Vital Statistics:
Last | Change | |
S&P futures | 4,621 | -222228.2 |
Oil (WTI) | 67.68 | -2.48 |
10 year government bond yield | 1.43% | |
30 year fixed rate mortgage | 3.30% |
Stocks are lower this morning on COVID fears. Bonds and MBS are up.
Jerome Powell is scheduled to speak in front of the Senate Banking Committee this morning. Here are his prepared remarks. One sentence caught the market’s attention: “The recent rise in COVID-19 cases and the emergence of the Omicron variant pose downside risks to employment and economic activity and increased uncertainty for inflation. Greater concerns about the virus could reduce people’s willingness to work in person, which would slow progress in the labor market and intensify supply-chain disruptions.” The market took this as bullish for bonds, which is why rates fell late yesterday.
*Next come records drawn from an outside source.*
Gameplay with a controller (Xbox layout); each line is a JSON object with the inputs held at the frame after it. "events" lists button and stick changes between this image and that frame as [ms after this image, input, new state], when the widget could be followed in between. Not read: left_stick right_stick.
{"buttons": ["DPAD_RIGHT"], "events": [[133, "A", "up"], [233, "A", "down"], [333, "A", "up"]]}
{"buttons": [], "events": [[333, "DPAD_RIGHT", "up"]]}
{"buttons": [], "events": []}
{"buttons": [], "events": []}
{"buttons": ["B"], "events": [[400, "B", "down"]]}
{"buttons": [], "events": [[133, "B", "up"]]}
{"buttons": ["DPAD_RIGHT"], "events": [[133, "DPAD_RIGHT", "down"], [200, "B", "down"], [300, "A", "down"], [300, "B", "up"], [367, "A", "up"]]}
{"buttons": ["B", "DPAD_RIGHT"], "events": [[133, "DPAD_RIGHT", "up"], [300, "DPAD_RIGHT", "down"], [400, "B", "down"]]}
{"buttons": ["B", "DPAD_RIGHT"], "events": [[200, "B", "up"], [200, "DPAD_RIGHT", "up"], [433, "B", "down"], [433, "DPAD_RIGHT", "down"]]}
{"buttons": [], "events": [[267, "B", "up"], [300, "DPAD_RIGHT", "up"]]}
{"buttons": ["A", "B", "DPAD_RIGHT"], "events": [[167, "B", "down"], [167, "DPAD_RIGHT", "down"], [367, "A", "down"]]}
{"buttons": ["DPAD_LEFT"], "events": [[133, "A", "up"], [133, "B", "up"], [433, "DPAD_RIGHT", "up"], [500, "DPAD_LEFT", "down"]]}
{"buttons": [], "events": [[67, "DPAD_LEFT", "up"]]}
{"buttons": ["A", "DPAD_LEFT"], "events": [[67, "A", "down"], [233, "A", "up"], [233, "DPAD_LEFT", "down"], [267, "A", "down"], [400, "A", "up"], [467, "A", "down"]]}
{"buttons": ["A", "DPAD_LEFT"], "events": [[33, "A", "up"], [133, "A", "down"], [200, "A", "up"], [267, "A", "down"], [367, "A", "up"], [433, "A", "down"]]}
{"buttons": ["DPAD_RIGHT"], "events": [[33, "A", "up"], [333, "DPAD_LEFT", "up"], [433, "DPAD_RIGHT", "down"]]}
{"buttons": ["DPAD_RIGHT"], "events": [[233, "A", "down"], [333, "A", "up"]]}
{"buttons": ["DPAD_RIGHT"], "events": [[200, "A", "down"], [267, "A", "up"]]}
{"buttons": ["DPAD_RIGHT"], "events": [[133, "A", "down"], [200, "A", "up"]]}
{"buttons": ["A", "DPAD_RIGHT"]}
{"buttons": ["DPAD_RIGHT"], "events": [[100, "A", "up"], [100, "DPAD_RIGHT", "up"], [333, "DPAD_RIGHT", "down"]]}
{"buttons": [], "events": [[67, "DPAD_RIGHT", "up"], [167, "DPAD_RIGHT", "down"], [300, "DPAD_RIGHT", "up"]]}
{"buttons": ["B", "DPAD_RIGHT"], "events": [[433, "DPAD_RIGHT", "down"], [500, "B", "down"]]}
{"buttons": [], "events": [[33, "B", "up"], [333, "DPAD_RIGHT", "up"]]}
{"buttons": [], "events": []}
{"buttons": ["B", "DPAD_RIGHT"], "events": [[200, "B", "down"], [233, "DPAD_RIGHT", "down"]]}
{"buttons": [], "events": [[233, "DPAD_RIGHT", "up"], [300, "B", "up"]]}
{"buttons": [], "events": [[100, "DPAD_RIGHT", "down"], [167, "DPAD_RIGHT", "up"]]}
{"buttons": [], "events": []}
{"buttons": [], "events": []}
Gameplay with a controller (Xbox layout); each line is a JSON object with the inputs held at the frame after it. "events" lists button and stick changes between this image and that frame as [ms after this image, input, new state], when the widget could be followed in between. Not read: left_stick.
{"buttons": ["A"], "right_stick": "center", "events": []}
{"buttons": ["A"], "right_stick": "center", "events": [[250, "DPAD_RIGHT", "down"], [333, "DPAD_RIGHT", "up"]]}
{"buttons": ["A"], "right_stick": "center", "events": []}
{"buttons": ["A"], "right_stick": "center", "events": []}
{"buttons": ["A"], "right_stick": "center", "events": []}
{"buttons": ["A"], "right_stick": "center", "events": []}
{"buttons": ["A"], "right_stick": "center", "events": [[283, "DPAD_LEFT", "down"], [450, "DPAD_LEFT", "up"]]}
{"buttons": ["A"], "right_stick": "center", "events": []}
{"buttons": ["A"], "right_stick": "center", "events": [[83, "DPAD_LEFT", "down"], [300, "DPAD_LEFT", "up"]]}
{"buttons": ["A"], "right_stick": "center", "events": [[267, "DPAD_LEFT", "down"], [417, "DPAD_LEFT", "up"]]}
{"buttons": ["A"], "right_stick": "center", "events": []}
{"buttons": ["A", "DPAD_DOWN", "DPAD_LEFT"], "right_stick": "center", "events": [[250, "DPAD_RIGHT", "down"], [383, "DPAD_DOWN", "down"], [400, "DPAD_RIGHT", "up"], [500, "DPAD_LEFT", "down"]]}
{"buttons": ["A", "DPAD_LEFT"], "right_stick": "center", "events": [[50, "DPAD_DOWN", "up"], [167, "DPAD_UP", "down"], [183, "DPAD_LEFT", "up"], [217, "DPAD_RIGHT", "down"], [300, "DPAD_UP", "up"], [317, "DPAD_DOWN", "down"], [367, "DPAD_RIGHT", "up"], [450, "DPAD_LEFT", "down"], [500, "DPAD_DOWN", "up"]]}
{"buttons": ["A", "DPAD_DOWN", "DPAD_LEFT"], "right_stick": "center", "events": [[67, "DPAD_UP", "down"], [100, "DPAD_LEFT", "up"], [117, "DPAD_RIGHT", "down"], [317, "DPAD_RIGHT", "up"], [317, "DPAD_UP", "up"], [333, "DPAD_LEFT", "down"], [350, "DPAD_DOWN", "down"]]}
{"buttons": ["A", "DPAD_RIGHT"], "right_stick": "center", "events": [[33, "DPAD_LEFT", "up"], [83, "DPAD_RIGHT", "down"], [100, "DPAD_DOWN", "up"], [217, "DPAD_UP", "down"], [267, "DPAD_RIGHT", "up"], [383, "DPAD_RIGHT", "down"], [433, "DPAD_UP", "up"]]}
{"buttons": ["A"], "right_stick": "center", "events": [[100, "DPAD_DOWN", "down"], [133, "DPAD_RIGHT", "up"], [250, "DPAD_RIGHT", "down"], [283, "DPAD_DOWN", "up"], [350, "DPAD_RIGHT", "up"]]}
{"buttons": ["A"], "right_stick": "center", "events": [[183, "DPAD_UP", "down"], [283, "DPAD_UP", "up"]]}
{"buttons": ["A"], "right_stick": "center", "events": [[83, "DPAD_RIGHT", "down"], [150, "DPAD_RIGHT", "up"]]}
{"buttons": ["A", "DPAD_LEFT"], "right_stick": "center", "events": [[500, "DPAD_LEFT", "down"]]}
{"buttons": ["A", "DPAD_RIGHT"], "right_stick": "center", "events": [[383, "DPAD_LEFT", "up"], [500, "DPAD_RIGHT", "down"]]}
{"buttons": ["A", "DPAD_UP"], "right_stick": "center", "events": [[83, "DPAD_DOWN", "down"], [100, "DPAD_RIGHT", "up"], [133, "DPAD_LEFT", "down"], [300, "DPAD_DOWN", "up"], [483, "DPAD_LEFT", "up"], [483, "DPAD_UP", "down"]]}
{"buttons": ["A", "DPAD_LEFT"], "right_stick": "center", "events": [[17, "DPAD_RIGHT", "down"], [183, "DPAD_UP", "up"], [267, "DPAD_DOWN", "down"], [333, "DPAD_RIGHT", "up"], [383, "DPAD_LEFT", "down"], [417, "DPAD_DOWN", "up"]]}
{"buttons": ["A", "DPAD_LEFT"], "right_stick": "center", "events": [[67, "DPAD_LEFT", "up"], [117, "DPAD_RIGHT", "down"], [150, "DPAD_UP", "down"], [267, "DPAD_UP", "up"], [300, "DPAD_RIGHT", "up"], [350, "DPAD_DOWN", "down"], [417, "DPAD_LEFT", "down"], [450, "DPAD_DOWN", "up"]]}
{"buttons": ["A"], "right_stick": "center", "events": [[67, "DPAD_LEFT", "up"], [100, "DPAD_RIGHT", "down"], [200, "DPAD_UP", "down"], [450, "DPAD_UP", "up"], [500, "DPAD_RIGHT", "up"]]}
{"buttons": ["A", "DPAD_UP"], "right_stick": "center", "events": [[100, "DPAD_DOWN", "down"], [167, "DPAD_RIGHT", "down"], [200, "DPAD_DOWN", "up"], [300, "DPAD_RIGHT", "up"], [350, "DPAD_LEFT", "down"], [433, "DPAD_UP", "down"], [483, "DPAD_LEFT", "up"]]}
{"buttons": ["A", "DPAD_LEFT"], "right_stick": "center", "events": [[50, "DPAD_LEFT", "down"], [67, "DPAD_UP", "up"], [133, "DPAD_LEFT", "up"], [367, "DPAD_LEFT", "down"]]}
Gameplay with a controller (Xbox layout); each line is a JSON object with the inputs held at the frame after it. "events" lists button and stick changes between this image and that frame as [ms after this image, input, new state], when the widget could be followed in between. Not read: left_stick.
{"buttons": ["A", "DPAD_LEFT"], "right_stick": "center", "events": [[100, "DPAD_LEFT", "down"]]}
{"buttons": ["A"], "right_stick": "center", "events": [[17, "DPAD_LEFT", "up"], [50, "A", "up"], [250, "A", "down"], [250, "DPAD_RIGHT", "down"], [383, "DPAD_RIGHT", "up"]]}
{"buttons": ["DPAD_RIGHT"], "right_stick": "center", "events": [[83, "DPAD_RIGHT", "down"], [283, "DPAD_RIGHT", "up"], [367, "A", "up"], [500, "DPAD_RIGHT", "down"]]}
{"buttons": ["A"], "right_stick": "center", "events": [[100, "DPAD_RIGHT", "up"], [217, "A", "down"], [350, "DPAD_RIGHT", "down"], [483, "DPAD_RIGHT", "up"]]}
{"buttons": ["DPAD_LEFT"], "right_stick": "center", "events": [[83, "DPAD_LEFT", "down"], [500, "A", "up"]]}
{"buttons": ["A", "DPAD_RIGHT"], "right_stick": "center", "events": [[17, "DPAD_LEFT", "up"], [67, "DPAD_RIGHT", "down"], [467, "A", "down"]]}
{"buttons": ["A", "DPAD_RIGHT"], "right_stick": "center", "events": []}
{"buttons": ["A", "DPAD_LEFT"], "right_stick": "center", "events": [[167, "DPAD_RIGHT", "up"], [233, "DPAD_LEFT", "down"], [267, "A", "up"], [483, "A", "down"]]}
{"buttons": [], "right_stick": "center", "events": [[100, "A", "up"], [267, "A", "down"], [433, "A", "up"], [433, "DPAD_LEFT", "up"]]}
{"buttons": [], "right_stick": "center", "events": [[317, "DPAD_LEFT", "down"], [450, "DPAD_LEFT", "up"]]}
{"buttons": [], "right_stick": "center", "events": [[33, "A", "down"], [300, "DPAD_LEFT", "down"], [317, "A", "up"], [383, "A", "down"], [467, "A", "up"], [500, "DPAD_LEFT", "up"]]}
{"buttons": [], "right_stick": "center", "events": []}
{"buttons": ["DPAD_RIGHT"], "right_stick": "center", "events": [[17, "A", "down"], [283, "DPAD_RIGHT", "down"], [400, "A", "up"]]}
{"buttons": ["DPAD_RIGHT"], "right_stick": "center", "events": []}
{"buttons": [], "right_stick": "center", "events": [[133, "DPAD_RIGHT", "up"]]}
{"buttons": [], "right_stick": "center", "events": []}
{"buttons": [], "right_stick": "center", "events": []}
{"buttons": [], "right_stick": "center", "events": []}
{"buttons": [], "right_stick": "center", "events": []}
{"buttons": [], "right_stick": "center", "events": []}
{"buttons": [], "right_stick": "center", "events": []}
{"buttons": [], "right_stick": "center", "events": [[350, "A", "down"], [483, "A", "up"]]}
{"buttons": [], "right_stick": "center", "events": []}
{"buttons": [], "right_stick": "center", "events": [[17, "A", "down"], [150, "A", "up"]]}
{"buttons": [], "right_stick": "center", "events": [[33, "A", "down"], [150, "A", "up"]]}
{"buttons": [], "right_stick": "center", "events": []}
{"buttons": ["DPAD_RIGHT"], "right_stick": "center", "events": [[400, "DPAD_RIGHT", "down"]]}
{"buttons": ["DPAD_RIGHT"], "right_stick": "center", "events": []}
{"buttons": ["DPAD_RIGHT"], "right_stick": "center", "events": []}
The Fed Funds futures are getting a little more dovish compared to a week ago. The central tendency is now looking at 50 bps in hikes next year versus 75 a week ago.
Home prices rose 18.5% in the third quarter, according to the FHFA. This number will supposedly determine the new conforming limits for next year. I am hearing conflicting interpretations however. If you divide the Q321 index level by the Q320 index level, you get a 18.05% increase. This would put the new conforming loan limits at $647,200. If they use the headline number, then it would come in at $649,700. We should get the official numbers in a day or two.
“House price appreciation reached its highest historical level in the quarterly series,” said William Doerner, Ph.D., Supervisory Economist in FHFA’s Division of Research and Statistics. “Compared to a year ago, annual gains have increased in every state and metro area. Real estate prices have risen exceptionally fast, but market momentum peaked in July as month-over month gains have moderated.”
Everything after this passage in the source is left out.